# Easy and cheap



## kaa (Sep 10, 2009)

What would the easiest, and cheapest cage be to build for a temporary one until the final one is built? A cage that will last for about a year until the final cage is done.


----------



## DaveDragon (Sep 11, 2009)

Easy and cheap?? Sounds like a good date!!!  

It's not too cheap but a 30 gallon (short) or a 40 gallon breeder tanks would work for nearly a year if he hibernates. You'd need to build something in the spring. A top access tank isn't the greatest for the Tegu since you will always be grabbing him from above, like a predator.
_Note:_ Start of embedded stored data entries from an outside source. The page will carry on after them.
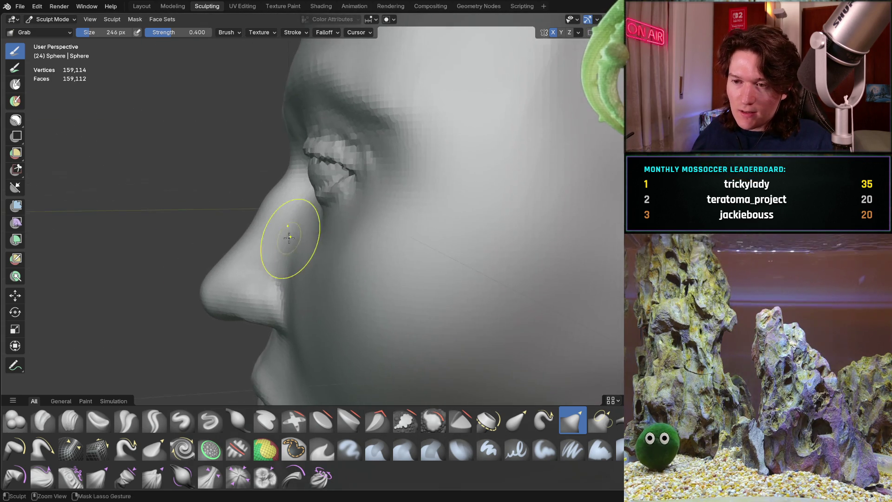
scroll(266, 185, "up", 4)
mouse_move(266, 184)
middle_mouse_down()
mouse_move(274, 183)
mouse_move(260, 237)
mouse_move(334, 199)
mouse_move(265, 270)
mouse_move(362, 252)
mouse_move(299, 249)
middle_mouse_up()
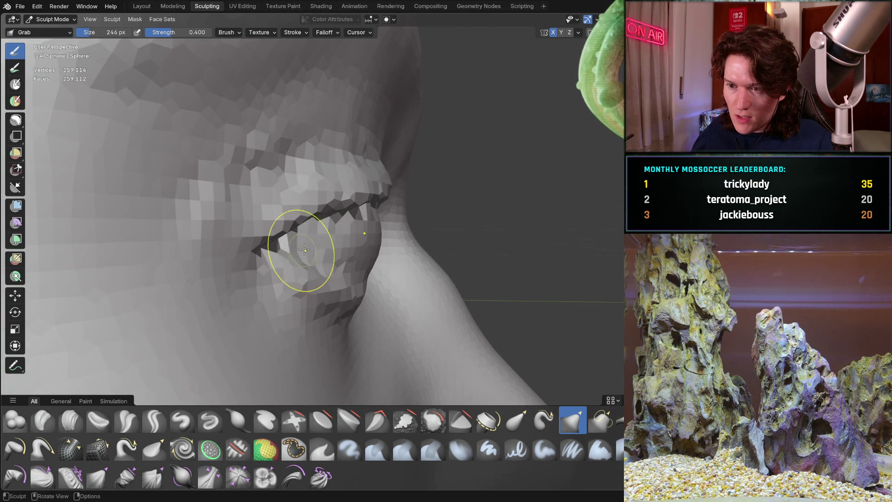
scroll(326, 215, "up", 3)
mouse_move(312, 113)
left_mouse_down()
mouse_move(315, 139)
mouse_move(347, 134)
left_mouse_up()
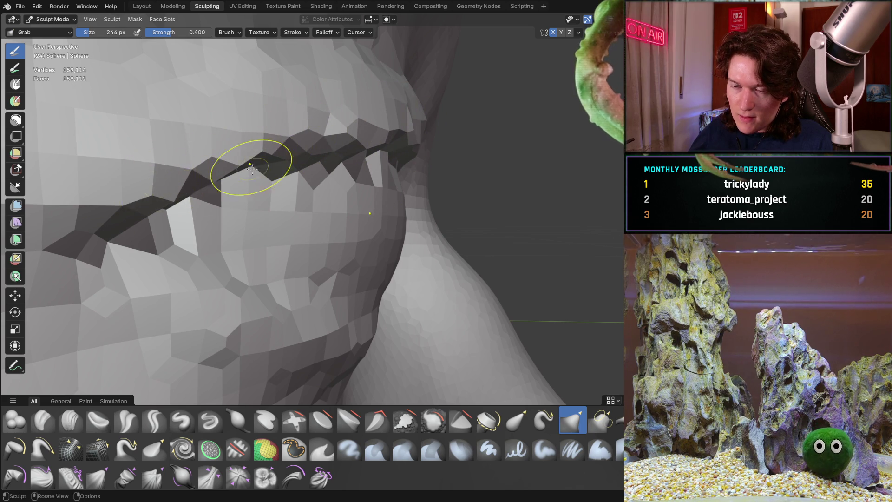
Orbit around the eye, nose and whole face to inspect the reshaped eyelid.
scroll(245, 169, "down", 3)
scroll(368, 143, "up", 3)
mouse_move(369, 144)
middle_mouse_down()
mouse_move(278, 154)
mouse_move(180, 189)
mouse_move(149, 144)
mouse_move(269, 184)
middle_mouse_up()
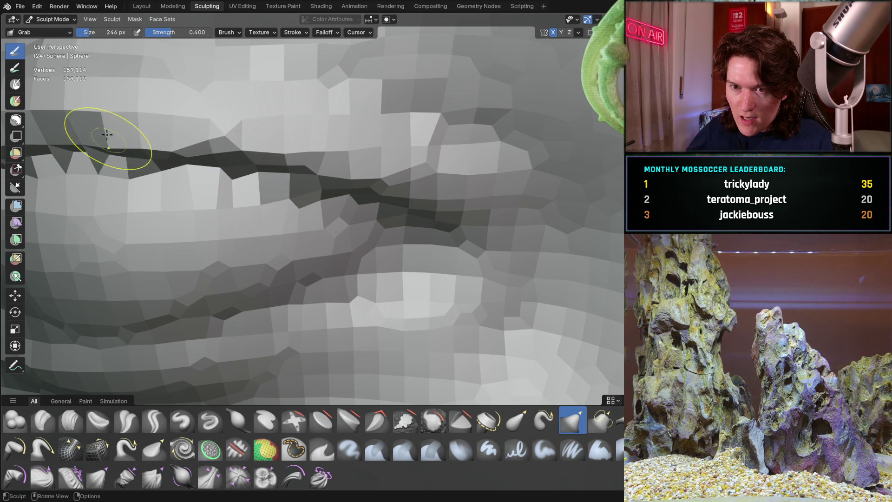
mouse_move(64, 141)
middle_mouse_down()
mouse_move(183, 149)
mouse_move(155, 170)
middle_mouse_up()
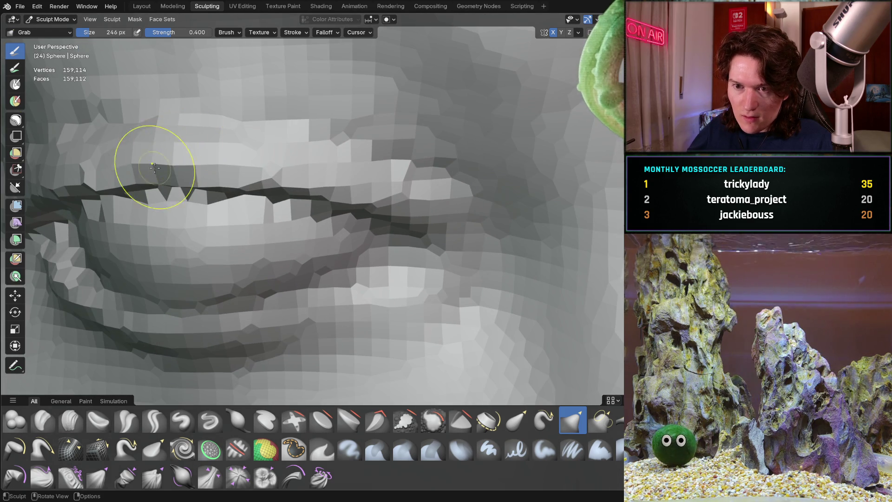
scroll(130, 169, "down", 5)
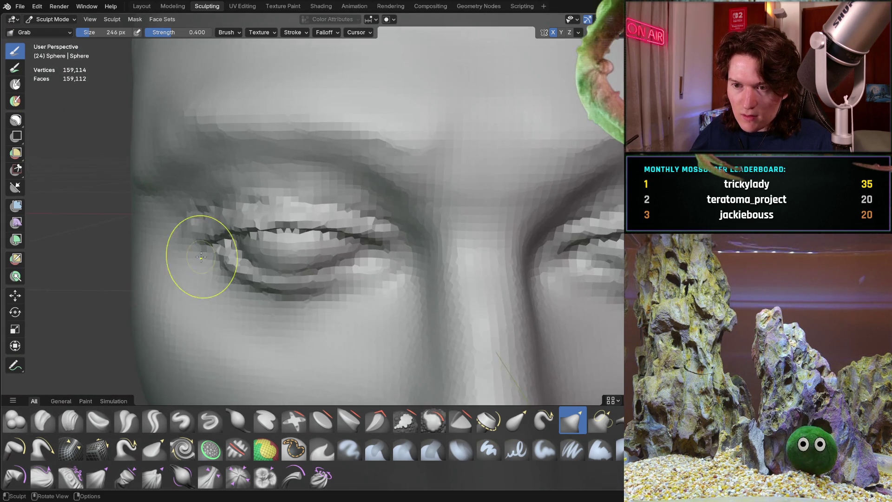
middle_click_drag(200, 195, 270, 218)
scroll(239, 169, "down", 6)
mouse_move(239, 169)
middle_mouse_down()
mouse_move(229, 213)
mouse_move(198, 222)
mouse_move(181, 214)
mouse_move(209, 219)
middle_mouse_up()
scroll(221, 201, "up", 2)
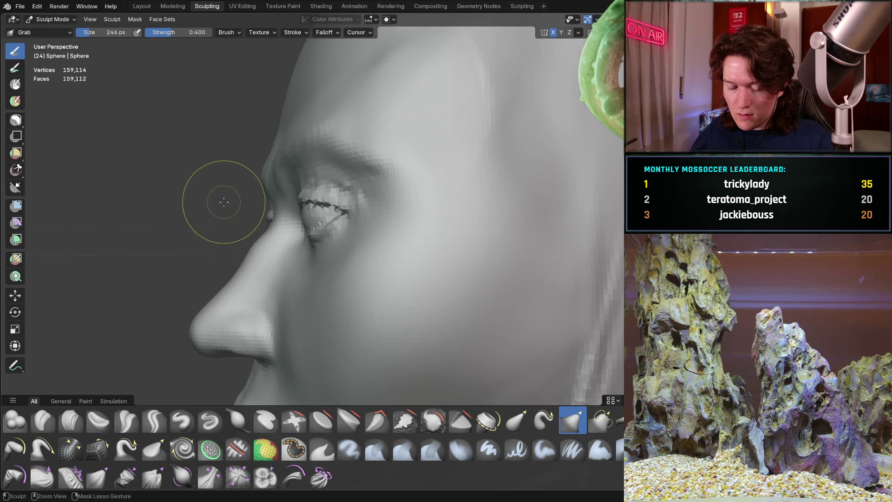
mouse_move(248, 245)
middle_mouse_down()
mouse_move(235, 203)
mouse_move(219, 200)
mouse_move(305, 210)
mouse_move(255, 228)
middle_mouse_up()
scroll(282, 201, "down", 4)
mouse_move(282, 201)
middle_mouse_down()
mouse_move(260, 233)
mouse_move(281, 222)
mouse_move(279, 209)
mouse_move(213, 193)
mouse_move(294, 204)
middle_mouse_up()
scroll(281, 222, "down", 4)
scroll(213, 193, "up", 3)
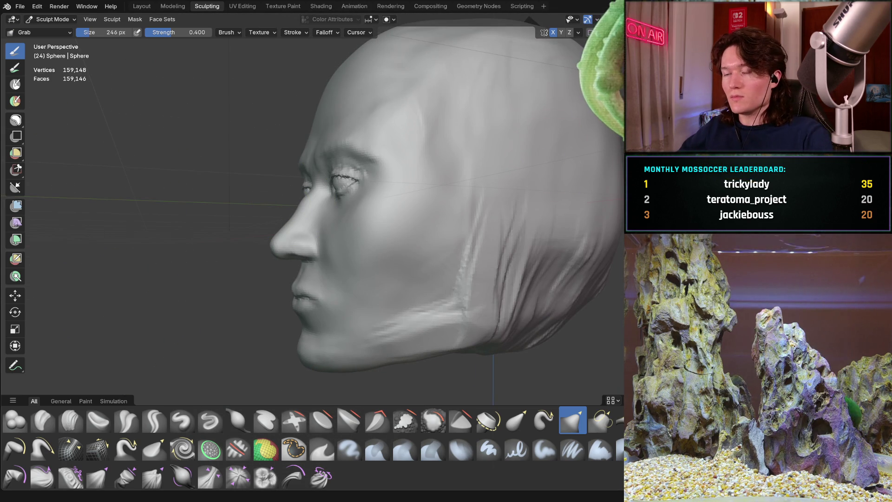
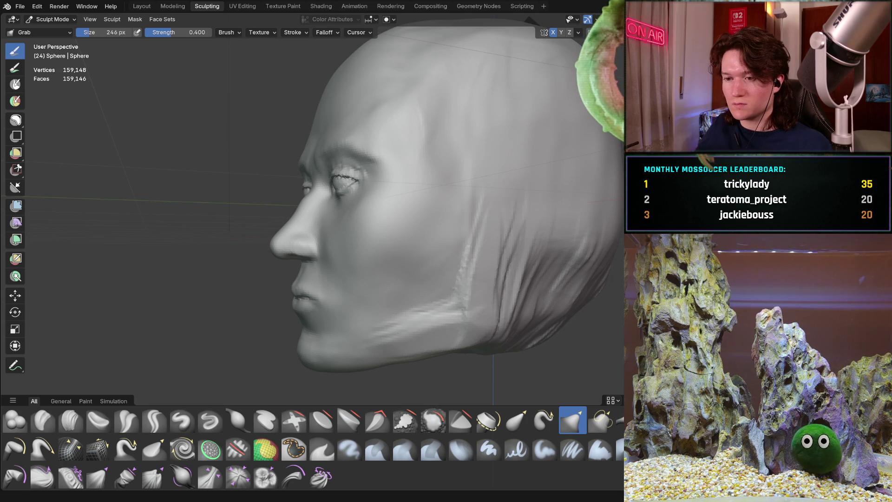
Orbit to a side view and enlarge the Grab brush to 326 px.
mouse_move(364, 236)
middle_mouse_down()
mouse_move(412, 245)
mouse_move(372, 244)
mouse_move(348, 258)
mouse_move(494, 241)
mouse_move(423, 247)
mouse_move(390, 223)
mouse_move(346, 220)
mouse_move(364, 225)
mouse_move(329, 249)
mouse_move(341, 248)
mouse_move(327, 249)
middle_mouse_up()
scroll(352, 218, "up", 2)
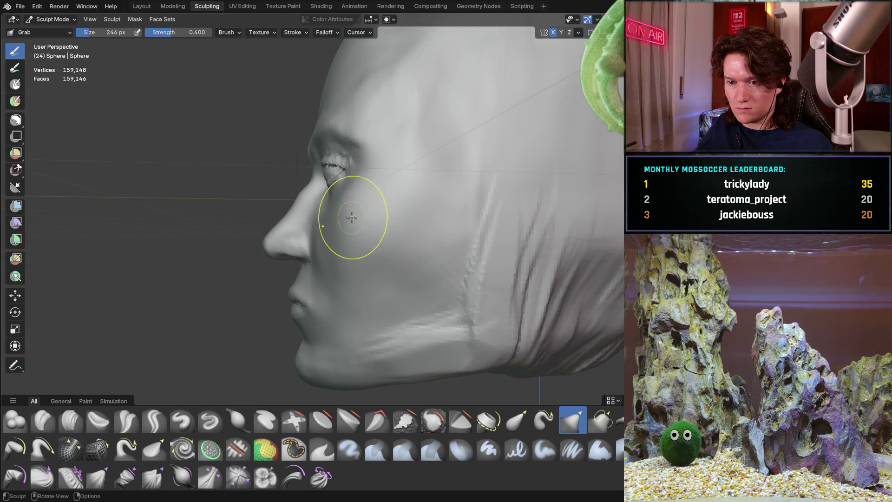
key("bracketright")
key("bracketright")
key("bracketright")
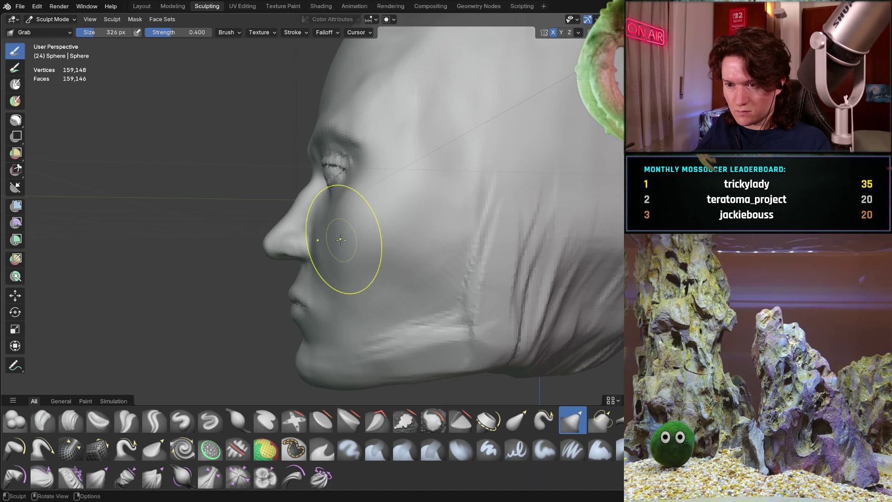
middle_click_drag(336, 255, 336, 255)
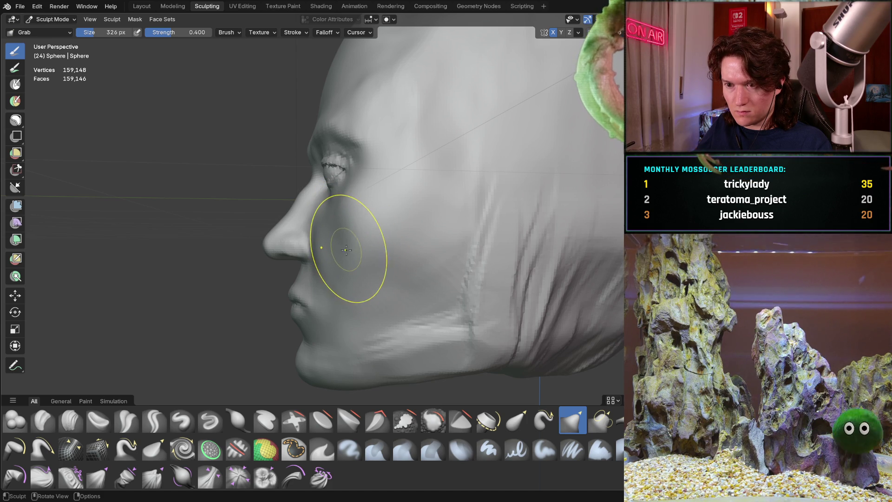
mouse_move(348, 259)
middle_mouse_down()
mouse_move(448, 239)
mouse_move(387, 245)
mouse_move(402, 264)
mouse_move(454, 239)
mouse_move(365, 240)
mouse_move(347, 230)
mouse_move(347, 248)
mouse_move(379, 259)
mouse_move(370, 249)
middle_mouse_up()
scroll(370, 249, "up", 3)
Front access is best.


----------



## kaa (Sep 11, 2009)

i think i read something on ths forum or maybe it was another about a cage built from one sheet of ply wood and some 2x2's and a little hardwear. would that work for a year? i think it would be easy to build and be cheap. plus it would have the front access instead of the top. i'm new to this whole tegu keeping. everyday i am learning something new, and wanting more. can't have just one i guess. lol


----------



## DaveDragon (Sep 11, 2009)

I recommend the tank because you can always find another reptile to put in it!!

I use a 2x2 frame and 1/4" plywood on my enclosures. You could easily make a 4ft x 2ft x 2ft enclosure from a little more than 1 sheet of plywood.


----------



## kaa (Sep 12, 2009)

I think you could find something to put in the plywood enclosure too, nothing aquatic, but a snake or another lizard. I might go ahead and build one soon. If I do I will throw some pics up.


----------